The first pick in the 1996 NBA draft, Iverson signed a $3.9 million contract with the Philadelphia 76ers and a ten year, $50 million deal with Reebok. His effort on the court is well known and respected, but for all the media portrayals of Iverson as the anti-hero, an icon of a "Hip Hop Nation" that ran counter to the NBA's carefully constructed marketing image, or as a symbol of all that is allegedly wrong in professional basketball, he remains remarkably well-grounded.
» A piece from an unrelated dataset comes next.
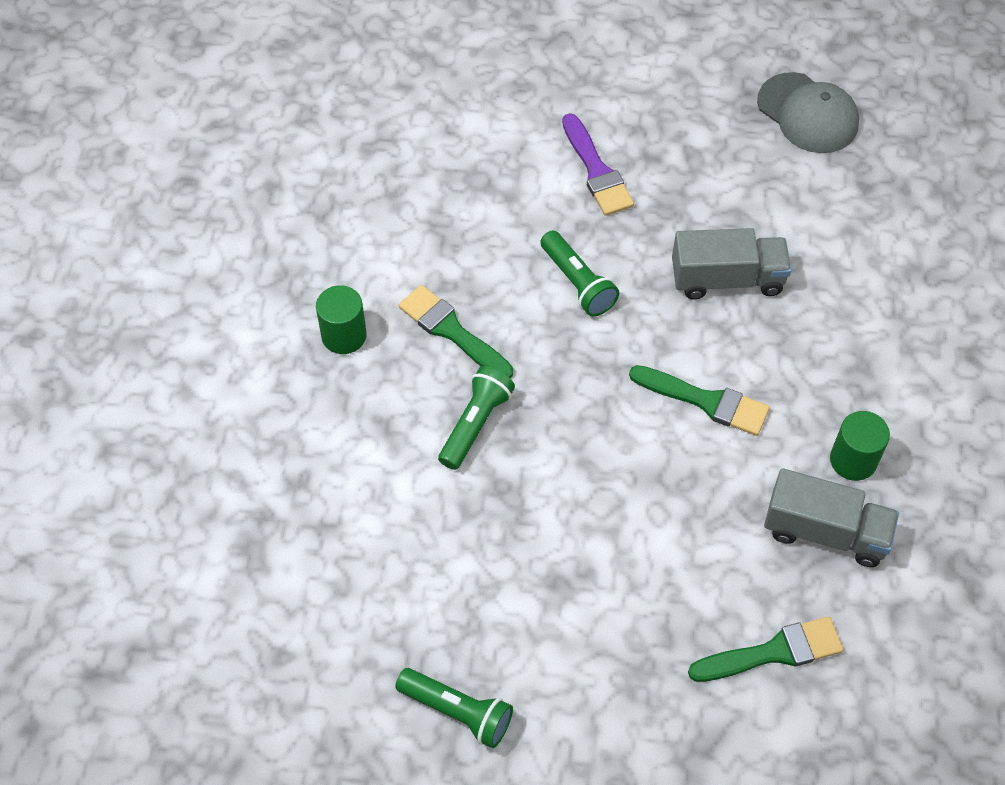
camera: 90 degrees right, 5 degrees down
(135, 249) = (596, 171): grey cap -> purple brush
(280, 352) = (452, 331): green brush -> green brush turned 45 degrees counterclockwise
Married for six years and the father of two, Iverson is fiercely loyal to his teammates and to his childhood friends. He considered it an honor to play for the U.S. Olympic team in 2004 when other NBA stars passed on the offer, and maintains a number of charity events to benefit his local community. In comparison to his NBA career, his years at Georgetown were largely free of the intense media and personal scrutiny, providing at least two years where he could grow as a person as well as a basketball player.
His arrival and exit at Georgetown is still a source of debate in some circles, but his performance on the court is not. Allen Iverson found a home, even briefly, at the Hilltop, and remains one of its brightest stars. "In my heart, I know I'm a basketball player," Iverson said following his 2006 NBA trade, "being that I know I can play with the best of them."
From that first Kenner League game on 1994, no one has doubted it since.